Material supplied.

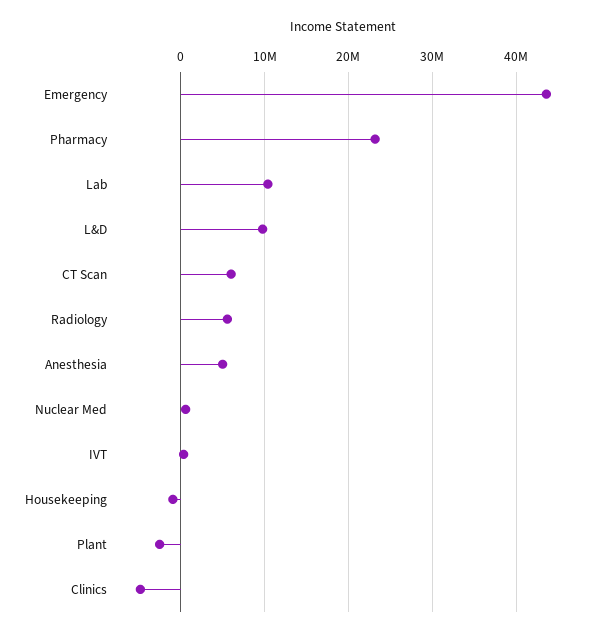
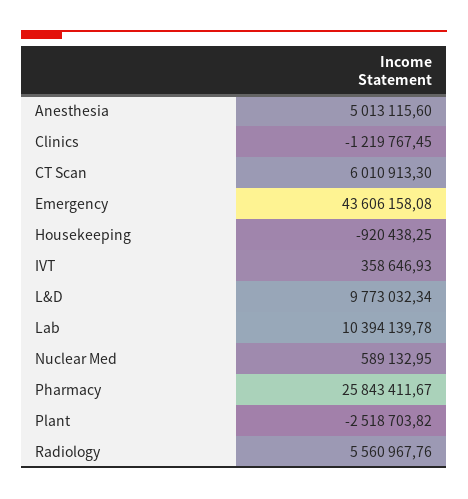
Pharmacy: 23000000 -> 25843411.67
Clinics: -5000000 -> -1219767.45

* * *

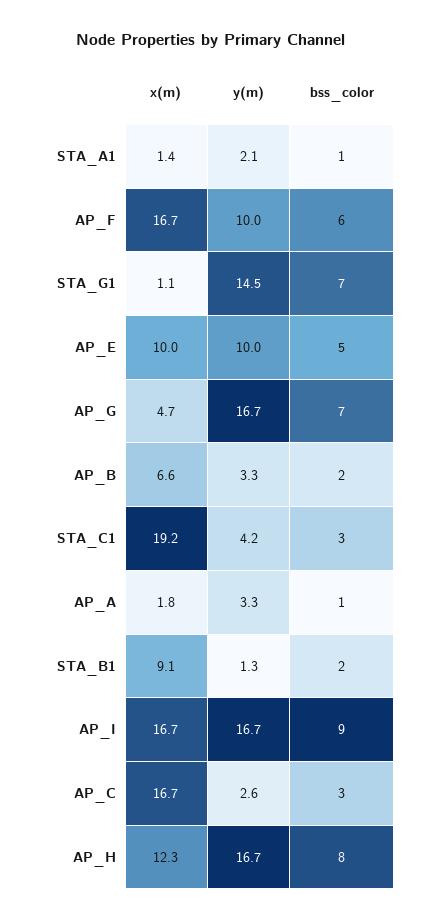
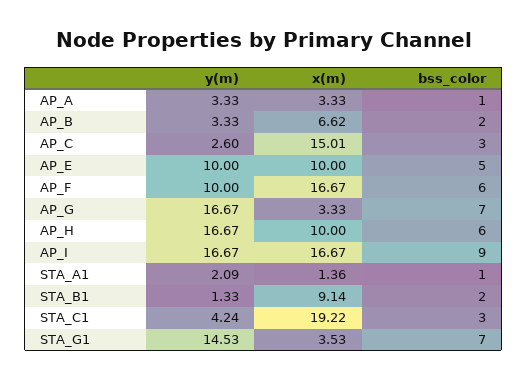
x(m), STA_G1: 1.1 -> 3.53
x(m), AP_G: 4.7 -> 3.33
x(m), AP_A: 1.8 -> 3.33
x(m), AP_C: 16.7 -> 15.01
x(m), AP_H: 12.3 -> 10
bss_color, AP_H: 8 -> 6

What is needed.
Take the lines above from the one containing "x(m), AP_G: 4.7 -> 3.33" to the one containing "bss_color, AP_H: 8 -> 6" and retype them exactly, both ends included, with nothing added.

Exercise output.
x(m), AP_G: 4.7 -> 3.33
x(m), AP_A: 1.8 -> 3.33
x(m), AP_C: 16.7 -> 15.01
x(m), AP_H: 12.3 -> 10
bss_color, AP_H: 8 -> 6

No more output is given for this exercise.